TAREFAS PROPOSTAS
a) Devolva o trecho sobre contaminação microbiana na aquaponia de "Como o desafio" a "de alto rendimento.".
b) No trecho sobre contaminação microbiana na aquaponia, quantos juvenis de tilápia os cientistas utilizaram?
c) Liste todos os tratamentos experimentais descritos no trecho sobre contaminação microbiana na aquaponia.

TRECHO SELECIONADO
+++++

O problema da contaminação microbiana
Embora a aquaponia seja amplamente reconhecida por seus benefícios econômicos e ambientais, a coexistência de peixes, plantas e água cria um ambiente dinâmico onde proliferam tanto micróbios benéficos quanto nocivos. A segurança alimentar se torna uma preocupação crítica, uma vez que vegetais como a alface são frequentemente consumidos crus, facilitando a transmissão de patógenos aos consumidores caso haja contaminação pela água ou pelo manejo.
Como o desafio biológico foi realizado
Para entender essa dinâmica, os cientistas utilizaram 144 juvenis de tilápia distribuídos em três tratamentos experimentais. O primeiro grupo funcionou como controle; o segundo foi desafiado com a bactéria Escherichia coli; e o terceiro recebeu inoculação de Vibrio cholerae. Amostras de sangue e fezes foram coletadas antes e depois do desafio biológico para a realização de sequenciamento genético de alto rendimento.

+++++

REGISTROS FORNECIDOS
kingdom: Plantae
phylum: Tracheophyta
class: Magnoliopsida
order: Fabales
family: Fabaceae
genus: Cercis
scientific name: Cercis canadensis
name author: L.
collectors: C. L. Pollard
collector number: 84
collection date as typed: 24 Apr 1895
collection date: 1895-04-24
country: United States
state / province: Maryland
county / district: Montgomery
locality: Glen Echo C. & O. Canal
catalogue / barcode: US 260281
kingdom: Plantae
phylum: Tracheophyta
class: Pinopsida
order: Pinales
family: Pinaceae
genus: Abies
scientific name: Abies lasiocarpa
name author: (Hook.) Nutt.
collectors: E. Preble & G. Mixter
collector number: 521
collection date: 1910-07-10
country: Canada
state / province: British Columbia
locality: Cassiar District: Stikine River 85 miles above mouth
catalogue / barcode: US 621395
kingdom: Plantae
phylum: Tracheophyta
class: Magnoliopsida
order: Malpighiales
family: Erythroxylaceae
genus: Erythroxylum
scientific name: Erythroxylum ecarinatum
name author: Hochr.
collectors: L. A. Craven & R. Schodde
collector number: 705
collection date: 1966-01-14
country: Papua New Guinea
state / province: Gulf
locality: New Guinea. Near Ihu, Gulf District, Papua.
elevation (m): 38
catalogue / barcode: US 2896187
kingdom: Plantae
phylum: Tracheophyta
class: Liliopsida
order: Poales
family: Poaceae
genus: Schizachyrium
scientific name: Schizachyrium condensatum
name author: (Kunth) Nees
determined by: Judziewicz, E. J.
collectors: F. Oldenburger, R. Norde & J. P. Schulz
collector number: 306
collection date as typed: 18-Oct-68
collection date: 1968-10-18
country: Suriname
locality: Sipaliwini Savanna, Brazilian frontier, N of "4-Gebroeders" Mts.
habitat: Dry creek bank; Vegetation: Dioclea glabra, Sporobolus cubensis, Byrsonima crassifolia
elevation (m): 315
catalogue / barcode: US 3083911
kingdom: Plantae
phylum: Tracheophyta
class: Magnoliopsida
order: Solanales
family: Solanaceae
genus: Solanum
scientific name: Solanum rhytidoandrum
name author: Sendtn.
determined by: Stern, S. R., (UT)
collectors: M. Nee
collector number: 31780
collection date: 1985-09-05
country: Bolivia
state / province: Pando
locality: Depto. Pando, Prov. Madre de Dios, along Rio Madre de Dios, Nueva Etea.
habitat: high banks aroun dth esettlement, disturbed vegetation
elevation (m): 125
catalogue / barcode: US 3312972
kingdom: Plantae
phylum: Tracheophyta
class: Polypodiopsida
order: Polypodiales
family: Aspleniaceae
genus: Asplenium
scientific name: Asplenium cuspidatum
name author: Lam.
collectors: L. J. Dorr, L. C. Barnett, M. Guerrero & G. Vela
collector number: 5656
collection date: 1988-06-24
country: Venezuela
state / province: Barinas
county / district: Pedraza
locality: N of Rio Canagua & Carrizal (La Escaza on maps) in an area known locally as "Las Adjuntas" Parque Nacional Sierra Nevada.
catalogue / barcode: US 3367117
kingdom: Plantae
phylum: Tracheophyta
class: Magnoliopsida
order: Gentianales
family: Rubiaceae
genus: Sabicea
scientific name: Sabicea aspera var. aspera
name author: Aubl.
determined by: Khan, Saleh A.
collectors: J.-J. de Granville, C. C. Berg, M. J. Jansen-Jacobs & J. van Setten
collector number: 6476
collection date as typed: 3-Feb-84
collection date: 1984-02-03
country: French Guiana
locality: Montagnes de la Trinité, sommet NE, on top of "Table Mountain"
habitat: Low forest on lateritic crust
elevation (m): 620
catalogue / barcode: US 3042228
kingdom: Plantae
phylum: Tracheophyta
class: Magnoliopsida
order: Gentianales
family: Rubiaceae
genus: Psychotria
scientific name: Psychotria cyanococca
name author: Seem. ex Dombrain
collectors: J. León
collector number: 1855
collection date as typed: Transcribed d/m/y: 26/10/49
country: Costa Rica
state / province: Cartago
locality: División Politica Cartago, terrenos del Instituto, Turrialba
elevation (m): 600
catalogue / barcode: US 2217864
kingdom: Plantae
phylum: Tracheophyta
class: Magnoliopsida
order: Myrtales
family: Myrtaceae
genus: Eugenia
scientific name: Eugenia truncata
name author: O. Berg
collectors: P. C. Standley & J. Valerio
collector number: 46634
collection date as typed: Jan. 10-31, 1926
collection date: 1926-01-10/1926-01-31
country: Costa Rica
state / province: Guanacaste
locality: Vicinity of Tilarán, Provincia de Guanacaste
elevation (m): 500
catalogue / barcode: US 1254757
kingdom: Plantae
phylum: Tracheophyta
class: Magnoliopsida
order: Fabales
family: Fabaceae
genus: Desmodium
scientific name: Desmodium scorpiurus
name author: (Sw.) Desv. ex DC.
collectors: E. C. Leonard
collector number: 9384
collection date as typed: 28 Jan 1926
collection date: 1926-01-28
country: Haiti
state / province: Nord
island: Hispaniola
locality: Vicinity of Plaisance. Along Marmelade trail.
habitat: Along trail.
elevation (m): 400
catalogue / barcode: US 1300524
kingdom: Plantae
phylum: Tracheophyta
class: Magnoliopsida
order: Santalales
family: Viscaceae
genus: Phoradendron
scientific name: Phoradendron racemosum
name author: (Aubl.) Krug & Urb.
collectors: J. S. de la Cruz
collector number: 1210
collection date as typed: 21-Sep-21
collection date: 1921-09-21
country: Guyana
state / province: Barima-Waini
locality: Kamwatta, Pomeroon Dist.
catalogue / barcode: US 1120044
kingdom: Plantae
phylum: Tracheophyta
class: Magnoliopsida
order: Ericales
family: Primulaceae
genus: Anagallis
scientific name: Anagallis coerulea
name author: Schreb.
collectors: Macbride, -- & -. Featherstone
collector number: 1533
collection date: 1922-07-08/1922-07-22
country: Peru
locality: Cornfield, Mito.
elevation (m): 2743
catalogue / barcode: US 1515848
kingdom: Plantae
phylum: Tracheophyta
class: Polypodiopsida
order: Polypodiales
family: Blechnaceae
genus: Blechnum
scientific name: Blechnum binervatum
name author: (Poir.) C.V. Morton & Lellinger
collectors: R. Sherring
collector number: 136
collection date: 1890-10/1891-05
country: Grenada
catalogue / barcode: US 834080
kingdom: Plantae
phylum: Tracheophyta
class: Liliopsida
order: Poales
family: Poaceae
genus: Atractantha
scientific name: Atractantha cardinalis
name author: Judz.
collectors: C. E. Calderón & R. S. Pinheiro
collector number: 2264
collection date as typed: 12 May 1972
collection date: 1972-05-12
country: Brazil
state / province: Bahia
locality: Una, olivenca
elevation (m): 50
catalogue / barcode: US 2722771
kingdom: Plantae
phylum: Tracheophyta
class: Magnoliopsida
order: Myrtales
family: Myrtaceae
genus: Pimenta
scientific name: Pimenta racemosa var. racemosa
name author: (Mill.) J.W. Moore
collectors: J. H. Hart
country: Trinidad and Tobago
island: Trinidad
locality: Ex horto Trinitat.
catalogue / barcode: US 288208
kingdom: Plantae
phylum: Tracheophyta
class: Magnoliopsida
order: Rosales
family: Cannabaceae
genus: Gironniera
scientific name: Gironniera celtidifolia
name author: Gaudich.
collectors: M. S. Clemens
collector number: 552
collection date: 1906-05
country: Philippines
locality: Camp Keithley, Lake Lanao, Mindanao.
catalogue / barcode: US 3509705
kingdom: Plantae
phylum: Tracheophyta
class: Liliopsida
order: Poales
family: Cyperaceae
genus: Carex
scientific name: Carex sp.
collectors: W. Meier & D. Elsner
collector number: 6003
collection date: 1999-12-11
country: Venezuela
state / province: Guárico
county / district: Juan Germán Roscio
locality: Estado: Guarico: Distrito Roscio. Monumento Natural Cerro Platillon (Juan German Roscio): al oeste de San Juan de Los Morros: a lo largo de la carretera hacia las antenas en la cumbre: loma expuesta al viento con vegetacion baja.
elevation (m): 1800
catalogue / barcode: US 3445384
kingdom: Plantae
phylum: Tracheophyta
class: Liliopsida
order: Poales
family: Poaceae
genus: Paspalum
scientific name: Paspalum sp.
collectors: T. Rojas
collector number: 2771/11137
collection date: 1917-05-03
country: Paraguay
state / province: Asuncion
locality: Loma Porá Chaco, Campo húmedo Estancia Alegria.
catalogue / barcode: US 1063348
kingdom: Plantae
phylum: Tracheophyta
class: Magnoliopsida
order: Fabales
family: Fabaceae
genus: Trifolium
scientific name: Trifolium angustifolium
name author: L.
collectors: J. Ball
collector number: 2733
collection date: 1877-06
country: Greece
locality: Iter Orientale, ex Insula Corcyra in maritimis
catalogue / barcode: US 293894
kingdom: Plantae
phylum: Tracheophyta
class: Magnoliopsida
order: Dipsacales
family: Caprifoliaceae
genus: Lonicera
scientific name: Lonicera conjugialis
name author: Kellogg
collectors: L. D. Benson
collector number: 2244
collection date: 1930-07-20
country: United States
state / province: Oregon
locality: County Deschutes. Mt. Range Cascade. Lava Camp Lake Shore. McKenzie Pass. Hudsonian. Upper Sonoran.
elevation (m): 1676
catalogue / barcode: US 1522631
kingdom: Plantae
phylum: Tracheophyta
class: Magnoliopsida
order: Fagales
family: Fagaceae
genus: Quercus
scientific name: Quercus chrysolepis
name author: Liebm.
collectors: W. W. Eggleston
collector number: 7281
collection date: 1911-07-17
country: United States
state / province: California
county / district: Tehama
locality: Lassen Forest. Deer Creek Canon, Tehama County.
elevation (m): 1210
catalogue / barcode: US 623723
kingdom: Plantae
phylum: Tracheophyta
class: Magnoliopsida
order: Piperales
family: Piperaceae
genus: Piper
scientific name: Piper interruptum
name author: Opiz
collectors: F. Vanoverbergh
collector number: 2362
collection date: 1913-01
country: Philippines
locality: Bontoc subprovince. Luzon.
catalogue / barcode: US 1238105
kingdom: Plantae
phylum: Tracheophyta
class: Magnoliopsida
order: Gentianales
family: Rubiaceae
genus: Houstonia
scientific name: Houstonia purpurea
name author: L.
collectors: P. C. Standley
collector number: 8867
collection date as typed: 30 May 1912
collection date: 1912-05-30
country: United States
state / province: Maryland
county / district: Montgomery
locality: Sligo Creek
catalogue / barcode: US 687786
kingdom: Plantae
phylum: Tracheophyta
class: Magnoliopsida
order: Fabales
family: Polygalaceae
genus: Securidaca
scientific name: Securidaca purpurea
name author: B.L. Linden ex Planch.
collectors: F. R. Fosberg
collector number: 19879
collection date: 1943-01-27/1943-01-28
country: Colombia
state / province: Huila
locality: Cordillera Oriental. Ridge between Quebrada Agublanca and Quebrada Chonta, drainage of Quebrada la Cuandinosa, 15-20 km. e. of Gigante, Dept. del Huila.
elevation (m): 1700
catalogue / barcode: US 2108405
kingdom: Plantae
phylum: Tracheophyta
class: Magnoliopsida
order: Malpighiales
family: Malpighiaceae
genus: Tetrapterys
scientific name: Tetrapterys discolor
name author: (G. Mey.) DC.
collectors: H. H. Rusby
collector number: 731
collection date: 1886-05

+++++

RESULTADOS DAS TAREFAS
a)
Como o desafio biológico foi realizado
Para entender essa dinâmica, os cientistas utilizaram 144 juvenis de tilápia distribuídos em três tratamentos experimentais. O primeiro grupo funcionou como controle; o segundo foi desafiado com a bactéria Escherichia coli; e o terceiro recebeu inoculação de Vibrio cholerae. Amostras de sangue e fezes foram coletadas antes e depois do desafio biológico para a realização de sequenciamento genético de alto rendimento.

b) 144 juvenis de tilápia.

c)
- Grupo controle
- Grupo desafiado com a bactéria Escherichia coli
- Grupo inoculado com Vibrio cholerae